_Task requirements:_ Print the records below exactly, leaving out nothing.
══ Available data
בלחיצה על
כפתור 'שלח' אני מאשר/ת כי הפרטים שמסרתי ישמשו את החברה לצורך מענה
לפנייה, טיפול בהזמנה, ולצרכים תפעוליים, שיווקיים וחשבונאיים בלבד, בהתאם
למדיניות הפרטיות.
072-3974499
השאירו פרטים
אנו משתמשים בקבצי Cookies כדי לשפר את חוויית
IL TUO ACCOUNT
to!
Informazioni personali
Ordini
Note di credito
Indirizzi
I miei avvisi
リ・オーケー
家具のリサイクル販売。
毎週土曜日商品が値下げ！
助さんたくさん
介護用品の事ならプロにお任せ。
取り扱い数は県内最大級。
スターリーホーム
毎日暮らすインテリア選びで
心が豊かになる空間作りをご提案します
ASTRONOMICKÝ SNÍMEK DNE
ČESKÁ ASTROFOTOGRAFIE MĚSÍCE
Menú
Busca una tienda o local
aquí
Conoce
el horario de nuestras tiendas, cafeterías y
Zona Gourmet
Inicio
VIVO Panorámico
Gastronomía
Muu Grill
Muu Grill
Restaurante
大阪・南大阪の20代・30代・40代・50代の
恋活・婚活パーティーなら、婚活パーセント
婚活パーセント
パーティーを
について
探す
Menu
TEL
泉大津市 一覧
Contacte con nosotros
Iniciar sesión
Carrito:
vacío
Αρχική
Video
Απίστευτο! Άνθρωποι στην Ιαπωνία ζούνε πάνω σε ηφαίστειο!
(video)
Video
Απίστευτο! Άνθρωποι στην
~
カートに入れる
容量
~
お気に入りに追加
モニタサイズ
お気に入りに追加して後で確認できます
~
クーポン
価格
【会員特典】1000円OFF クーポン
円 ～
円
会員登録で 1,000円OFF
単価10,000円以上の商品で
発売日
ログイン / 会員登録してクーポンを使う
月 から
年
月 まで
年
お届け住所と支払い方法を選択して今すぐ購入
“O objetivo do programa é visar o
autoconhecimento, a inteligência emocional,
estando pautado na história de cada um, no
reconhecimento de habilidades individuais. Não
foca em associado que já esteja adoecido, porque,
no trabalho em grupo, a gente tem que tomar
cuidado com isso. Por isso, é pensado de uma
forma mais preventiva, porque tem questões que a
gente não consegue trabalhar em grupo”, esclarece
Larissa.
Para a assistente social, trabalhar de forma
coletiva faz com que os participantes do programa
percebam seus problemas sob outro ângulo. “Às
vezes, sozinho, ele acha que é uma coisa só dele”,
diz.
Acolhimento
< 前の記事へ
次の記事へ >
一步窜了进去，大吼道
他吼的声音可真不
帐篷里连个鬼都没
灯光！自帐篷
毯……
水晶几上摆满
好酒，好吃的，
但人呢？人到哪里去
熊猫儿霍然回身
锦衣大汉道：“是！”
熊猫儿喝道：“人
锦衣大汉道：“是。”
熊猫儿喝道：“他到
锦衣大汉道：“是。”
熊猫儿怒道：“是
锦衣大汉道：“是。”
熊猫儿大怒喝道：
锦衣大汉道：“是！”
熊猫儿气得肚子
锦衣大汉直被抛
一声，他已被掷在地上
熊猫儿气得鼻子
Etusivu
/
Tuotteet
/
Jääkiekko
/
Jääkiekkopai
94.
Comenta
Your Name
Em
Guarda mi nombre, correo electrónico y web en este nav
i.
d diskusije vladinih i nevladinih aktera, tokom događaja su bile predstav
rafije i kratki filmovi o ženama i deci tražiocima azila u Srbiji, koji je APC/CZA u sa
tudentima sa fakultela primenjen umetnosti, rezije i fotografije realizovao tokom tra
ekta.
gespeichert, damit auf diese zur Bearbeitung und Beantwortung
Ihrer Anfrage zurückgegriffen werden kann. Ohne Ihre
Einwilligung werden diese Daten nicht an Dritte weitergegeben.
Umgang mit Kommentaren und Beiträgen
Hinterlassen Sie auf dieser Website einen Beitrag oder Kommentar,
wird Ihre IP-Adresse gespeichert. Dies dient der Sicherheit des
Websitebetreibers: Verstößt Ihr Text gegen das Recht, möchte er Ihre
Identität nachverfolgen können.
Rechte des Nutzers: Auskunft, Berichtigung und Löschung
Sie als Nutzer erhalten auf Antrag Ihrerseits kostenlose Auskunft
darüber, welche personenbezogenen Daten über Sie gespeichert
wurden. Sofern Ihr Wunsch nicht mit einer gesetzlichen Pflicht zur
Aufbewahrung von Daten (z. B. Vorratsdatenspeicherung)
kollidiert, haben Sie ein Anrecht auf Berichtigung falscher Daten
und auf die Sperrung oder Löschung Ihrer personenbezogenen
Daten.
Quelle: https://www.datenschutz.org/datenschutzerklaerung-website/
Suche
════
_Solution to the problem:_
בלחיצה על
כפתור 'שלח' אני מאשר/ת כי הפרטים שמסרתי ישמשו את החברה לצורך מענה
לפנייה, טיפול בהזמנה, ולצרכים תפעוליים, שיווקיים וחשבונאיים בלבד, בהתאם
למדיניות הפרטיות.
072-3974499
השאירו פרטים
אנו משתמשים בקבצי Cookies כדי לשפר את חוויית
IL TUO ACCOUNT
to!
Informazioni personali
Ordini
Note di credito
Indirizzi
I miei avvisi
リ・オーケー
家具のリサイクル販売。
毎週土曜日商品が値下げ！
助さんたくさん
介護用品の事ならプロにお任せ。
取り扱い数は県内最大級。
スターリーホーム
毎日暮らすインテリア選びで
心が豊かになる空間作りをご提案します
ASTRONOMICKÝ SNÍMEK DNE
ČESKÁ ASTROFOTOGRAFIE MĚSÍCE
Menú
Busca una tienda o local
aquí
Conoce
el horario de nuestras tiendas, cafeterías y
Zona Gourmet
Inicio
VIVO Panorámico
Gastronomía
Muu Grill
Muu Grill
Restaurante
大阪・南大阪の20代・30代・40代・50代の
恋活・婚活パーティーなら、婚活パーセント
婚活パーセント
パーティーを
について
探す
Menu
TEL
泉大津市 一覧
Contacte con nosotros
Iniciar sesión
Carrito:
vacío
Αρχική
Video
Απίστευτο! Άνθρωποι στην Ιαπωνία ζούνε πάνω σε ηφαίστειο!
(video)
Video
Απίστευτο! Άνθρωποι στην
~
カートに入れる
容量
~
お気に入りに追加
モニタサイズ
お気に入りに追加して後で確認できます
~
クーポン
価格
【会員特典】1000円OFF クーポン
円 ～
円
会員登録で 1,000円OFF
単価10,000円以上の商品で
発売日
ログイン / 会員登録してクーポンを使う
月 から
年
月 まで
年
お届け住所と支払い方法を選択して今すぐ購入
“O objetivo do programa é visar o
autoconhecimento, a inteligência emocional,
estando pautado na história de cada um, no
reconhecimento de habilidades individuais. Não
foca em associado que já esteja adoecido, porque,
no trabalho em grupo, a gente tem que tomar
cuidado com isso. Por isso, é pensado de uma
forma mais preventiva, porque tem questões que a
gente não consegue trabalhar em grupo”, esclarece
Larissa.
Para a assistente social, trabalhar de forma
coletiva faz com que os participantes do programa
percebam seus problemas sob outro ângulo. “Às
vezes, sozinho, ele acha que é uma coisa só dele”,
diz.
Acolhimento
< 前の記事へ
次の記事へ >
一步窜了进去，大吼道
他吼的声音可真不
帐篷里连个鬼都没
灯光！自帐篷
毯……
水晶几上摆满
好酒，好吃的，
但人呢？人到哪里去
熊猫儿霍然回身
锦衣大汉道：“是！”
熊猫儿喝道：“人
锦衣大汉道：“是。”
熊猫儿喝道：“他到
锦衣大汉道：“是。”
熊猫儿怒道：“是
锦衣大汉道：“是。”
熊猫儿大怒喝道：
锦衣大汉道：“是！”
熊猫儿气得肚子
锦衣大汉直被抛
一声，他已被掷在地上
熊猫儿气得鼻子
Etusivu
/
Tuotteet
/
Jääkiekko
/
Jääkiekkopai
94.
Comenta
Your Name
Em
Guarda mi nombre, correo electrónico y web en este nav
i.
d diskusije vladinih i nevladinih aktera, tokom događaja su bile predstav
rafije i kratki filmovi o ženama i deci tražiocima azila u Srbiji, koji je APC/CZA u sa
tudentima sa fakultela primenjen umetnosti, rezije i fotografije realizovao tokom tra
ekta.
gespeichert, damit auf diese zur Bearbeitung und Beantwortung
Ihrer Anfrage zurückgegriffen werden kann. Ohne Ihre
Einwilligung werden diese Daten nicht an Dritte weitergegeben.
Umgang mit Kommentaren und Beiträgen
Hinterlassen Sie auf dieser Website einen Beitrag oder Kommentar,
wird Ihre IP-Adresse gespeichert. Dies dient der Sicherheit des
Websitebetreibers: Verstößt Ihr Text gegen das Recht, möchte er Ihre
Identität nachverfolgen können.
Rechte des Nutzers: Auskunft, Berichtigung und Löschung
Sie als Nutzer erhalten auf Antrag Ihrerseits kostenlose Auskunft
darüber, welche personenbezogenen Daten über Sie gespeichert
wurden. Sofern Ihr Wunsch nicht mit einer gesetzlichen Pflicht zur
Aufbewahrung von Daten (z. B. Vorratsdatenspeicherung)
kollidiert, haben Sie ein Anrecht auf Berichtigung falscher Daten
und auf die Sperrung oder Löschung Ihrer personenbezogenen
Daten.
Quelle: https://www.datenschutz.org/datenschutzerklaerung-website/
Suche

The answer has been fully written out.